Sono anche dell’idea di ridurre i reati per cui si va in carcere. Credo, infatti, che bisogna lavorare molto sulla depenalizzazione di alcuni reati e sulla giustizia riparativa.
L’esperienza di questi mesi indica che è possibile e forse conveniente, se vogliamo davvero il reinserimento e non la recidività, aumentare il numero di persone che espiano la pena fuori dal carcere e, quindi, il trattamento esterno.
Aggiungo che, se i dati sulla non recidività mostrata dalle 800 persone che erano in permesso premio o di lavoro e grazie ai provvedimenti presi in emergenza sono rimaste fuori dal carcere è quasi pari a zero, forse va ripreso anche il ragionamento di aumentare gli sconti di pena per buona condotta.
C’è una proposta in tal senso che abbiamo fatto in questi mesi, con cui abbiamo chiesto di aumentare in maniera significativa lo sconto di pena - che già oggi è previsto per buona condotta - ma non ci siamo riusciti. Dentro a un contesto di questo tipo, con dei dati che dimostrano come queste scelte pagano, credo che si possa fare e, dunque, penso che si debba andare in quella direzione.
Bisogna, però, sempre tenere conte che certamente c’è un Ministro che ha buona disponibilità ma al contempo c’è anche uno scontro politico molto forte sulla questione del carcere. Non è semplice ottenere delle cose. Quello che abbiamo ottenuto è stato molto difficile da ottenere.
C’è una forza politica, la Lega, che ha l’idea della pena come punizione e non come riabilitazione e sostiene che bisogna “buttare via le chiavi” e questo messaggio viene ripetuto continuamente. Non vanno dimenticate le reazioni di fronte alle nostre proposte di provvedimenti per l’emergenza con cui si prevedevano arresti domiciliari per chi ha meno di 18 mesi da scontare: su questo fu fatta una grande campagna di propaganda.

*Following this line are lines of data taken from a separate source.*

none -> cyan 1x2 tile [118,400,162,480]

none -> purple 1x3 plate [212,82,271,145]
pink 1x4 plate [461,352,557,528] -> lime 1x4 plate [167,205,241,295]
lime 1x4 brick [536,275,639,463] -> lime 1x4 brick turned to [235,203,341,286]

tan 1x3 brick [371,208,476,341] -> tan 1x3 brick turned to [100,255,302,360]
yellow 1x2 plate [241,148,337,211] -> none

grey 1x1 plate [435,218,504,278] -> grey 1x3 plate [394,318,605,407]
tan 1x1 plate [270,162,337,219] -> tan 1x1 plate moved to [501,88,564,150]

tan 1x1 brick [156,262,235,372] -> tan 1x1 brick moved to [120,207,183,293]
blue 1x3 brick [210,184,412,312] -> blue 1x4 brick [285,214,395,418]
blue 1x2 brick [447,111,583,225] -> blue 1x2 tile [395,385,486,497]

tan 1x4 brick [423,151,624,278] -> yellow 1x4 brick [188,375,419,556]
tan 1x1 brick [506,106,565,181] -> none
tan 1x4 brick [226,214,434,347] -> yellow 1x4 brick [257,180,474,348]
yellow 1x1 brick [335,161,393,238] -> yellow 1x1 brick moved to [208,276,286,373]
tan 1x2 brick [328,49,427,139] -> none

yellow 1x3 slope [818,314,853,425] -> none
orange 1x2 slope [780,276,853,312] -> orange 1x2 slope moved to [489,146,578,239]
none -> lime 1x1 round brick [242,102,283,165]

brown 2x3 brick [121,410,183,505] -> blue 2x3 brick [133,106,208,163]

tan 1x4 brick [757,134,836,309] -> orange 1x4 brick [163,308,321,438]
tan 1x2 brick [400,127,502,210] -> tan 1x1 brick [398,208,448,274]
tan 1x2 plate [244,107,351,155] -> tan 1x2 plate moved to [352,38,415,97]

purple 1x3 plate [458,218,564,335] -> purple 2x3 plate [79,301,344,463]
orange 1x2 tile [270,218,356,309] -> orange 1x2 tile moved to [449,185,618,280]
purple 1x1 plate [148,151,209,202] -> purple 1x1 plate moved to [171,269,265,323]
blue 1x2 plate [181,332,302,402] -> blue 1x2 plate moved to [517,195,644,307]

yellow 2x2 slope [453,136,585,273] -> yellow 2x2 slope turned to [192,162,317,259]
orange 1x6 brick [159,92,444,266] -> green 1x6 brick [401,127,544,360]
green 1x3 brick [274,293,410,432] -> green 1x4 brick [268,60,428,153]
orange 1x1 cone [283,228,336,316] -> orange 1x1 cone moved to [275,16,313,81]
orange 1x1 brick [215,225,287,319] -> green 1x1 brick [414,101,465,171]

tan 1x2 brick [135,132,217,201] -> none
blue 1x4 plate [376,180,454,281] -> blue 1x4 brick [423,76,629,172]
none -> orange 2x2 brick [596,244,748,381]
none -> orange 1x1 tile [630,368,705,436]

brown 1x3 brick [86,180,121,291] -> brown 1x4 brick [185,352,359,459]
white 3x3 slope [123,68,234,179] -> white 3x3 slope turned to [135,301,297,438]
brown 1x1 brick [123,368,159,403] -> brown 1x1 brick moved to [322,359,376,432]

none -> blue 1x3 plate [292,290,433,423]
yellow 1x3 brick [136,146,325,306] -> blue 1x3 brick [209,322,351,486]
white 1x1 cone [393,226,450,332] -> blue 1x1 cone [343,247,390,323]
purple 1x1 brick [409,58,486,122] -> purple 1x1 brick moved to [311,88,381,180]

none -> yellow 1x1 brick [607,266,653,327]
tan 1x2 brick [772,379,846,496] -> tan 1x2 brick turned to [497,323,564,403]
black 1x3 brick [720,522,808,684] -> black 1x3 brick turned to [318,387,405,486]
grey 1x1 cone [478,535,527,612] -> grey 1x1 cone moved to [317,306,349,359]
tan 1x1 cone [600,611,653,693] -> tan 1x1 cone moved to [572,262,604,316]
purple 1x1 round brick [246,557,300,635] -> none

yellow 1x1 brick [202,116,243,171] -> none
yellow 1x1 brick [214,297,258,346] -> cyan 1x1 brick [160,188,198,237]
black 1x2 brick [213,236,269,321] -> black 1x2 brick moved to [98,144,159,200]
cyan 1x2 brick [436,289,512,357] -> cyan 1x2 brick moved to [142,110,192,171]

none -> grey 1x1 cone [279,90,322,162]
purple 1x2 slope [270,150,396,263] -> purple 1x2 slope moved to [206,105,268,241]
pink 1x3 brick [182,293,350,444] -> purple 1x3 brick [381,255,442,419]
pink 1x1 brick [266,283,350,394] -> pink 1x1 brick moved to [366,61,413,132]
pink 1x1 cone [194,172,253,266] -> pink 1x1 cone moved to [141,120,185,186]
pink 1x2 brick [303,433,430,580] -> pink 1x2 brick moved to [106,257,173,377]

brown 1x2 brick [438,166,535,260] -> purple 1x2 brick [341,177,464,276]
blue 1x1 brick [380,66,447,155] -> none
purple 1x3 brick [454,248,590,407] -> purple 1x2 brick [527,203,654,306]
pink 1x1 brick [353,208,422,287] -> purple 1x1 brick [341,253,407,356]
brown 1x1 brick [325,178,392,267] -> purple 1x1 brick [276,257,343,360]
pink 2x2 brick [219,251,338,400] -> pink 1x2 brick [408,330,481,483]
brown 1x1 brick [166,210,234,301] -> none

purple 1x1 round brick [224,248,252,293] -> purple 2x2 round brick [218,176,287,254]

C’è, quindi, uno scontro politico su questo e non è semplice arrivare a dei risultati. Per questo motivo, sono dell’idea che occorra procedere per step successivi, andando in questa direzione.
Rispetto alla circolare emanata da Gabrielli, mi pare che serve a dare gli strumenti alla pubblica sicurezza per intervenire in caso di ulteriori rivolte o aggressioni nelle carceri. Nel merito conosco poco i contenuti della circolare e non so dire se siano giuste o sbagliate le misure previste ma sono certo che non ci sia nessuna violazione dei diritti o di libertà.